» **Given instruction**: Copy every line of the data below word for word, leaving out the pictures.

» **Data section**:
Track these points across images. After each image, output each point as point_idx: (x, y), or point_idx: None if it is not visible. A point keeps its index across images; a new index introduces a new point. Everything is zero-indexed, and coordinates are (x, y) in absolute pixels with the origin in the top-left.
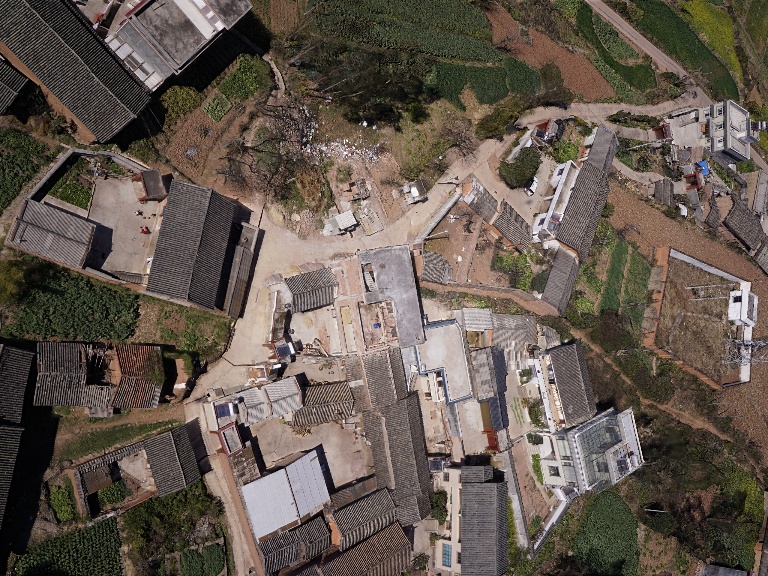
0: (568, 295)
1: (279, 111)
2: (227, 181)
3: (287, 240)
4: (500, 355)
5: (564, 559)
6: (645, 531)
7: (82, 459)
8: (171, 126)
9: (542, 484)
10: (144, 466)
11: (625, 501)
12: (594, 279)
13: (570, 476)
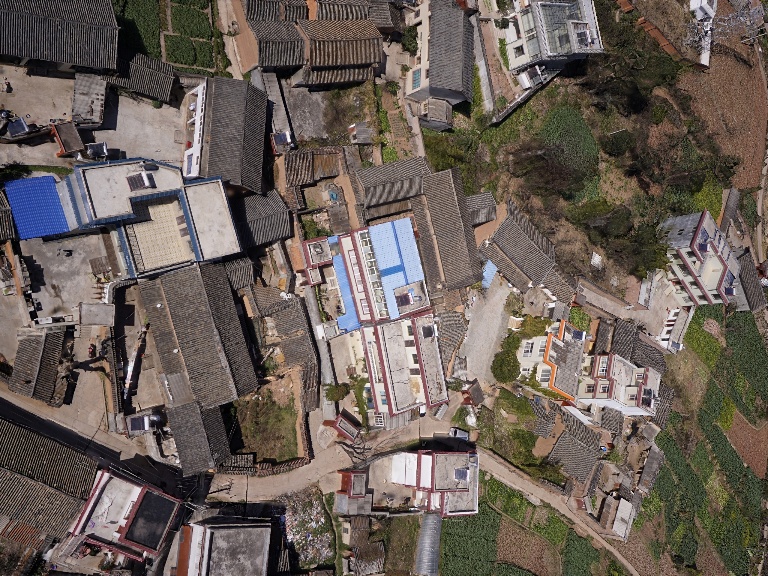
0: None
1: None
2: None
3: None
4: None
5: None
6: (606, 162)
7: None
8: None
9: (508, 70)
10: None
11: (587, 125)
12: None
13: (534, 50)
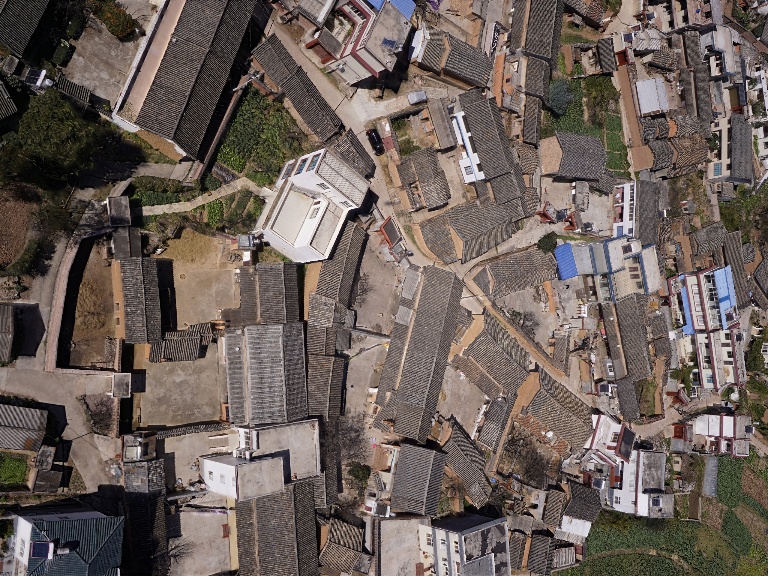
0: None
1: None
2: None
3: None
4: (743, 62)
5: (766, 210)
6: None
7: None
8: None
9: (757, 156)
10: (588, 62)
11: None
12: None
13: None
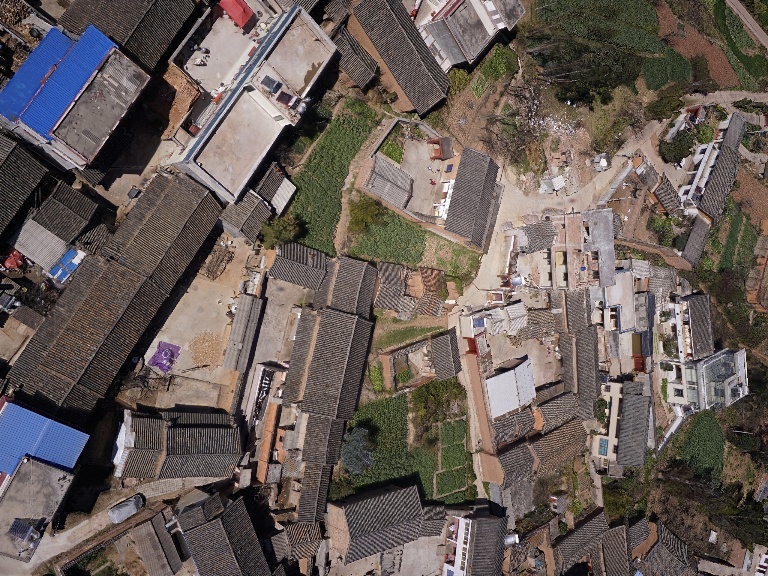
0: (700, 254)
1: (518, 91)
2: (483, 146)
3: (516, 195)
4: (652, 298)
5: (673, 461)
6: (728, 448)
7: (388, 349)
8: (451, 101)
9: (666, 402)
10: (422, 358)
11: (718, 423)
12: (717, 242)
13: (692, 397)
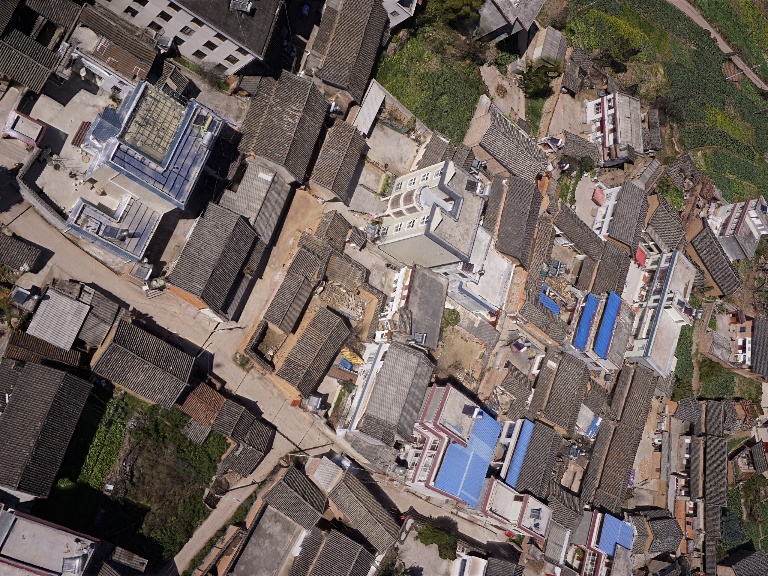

» **Reply**:
Track these points across images. After each image, output each point as point_idx: (x, y), or point_idx: None if it is not visible. A point keeps its index across images; a new index introduces a new point. Everything is zero-indexed, and coordinates are (x, y) in absolute pixels with the origin in the top-left.
0: (568, 295)
1: (279, 111)
2: (227, 181)
3: (287, 240)
4: (500, 355)
5: (564, 559)
6: (645, 531)
7: (82, 459)
8: (171, 126)
9: (542, 484)
10: (144, 466)
11: (625, 501)
12: (594, 279)
13: (570, 476)
0: None
1: None
2: None
3: None
4: None
5: None
6: (606, 162)
7: None
8: None
9: (508, 70)
10: None
11: (587, 125)
12: None
13: (534, 50)
0: None
1: None
2: None
3: None
4: (743, 62)
5: (766, 210)
6: None
7: None
8: None
9: (757, 156)
10: (588, 62)
11: None
12: None
13: None
0: (700, 254)
1: (518, 91)
2: (483, 146)
3: (516, 195)
4: (652, 298)
5: (673, 461)
6: (728, 448)
7: (388, 349)
8: (451, 101)
9: (666, 402)
10: (422, 358)
11: (718, 423)
12: (717, 242)
13: (692, 397)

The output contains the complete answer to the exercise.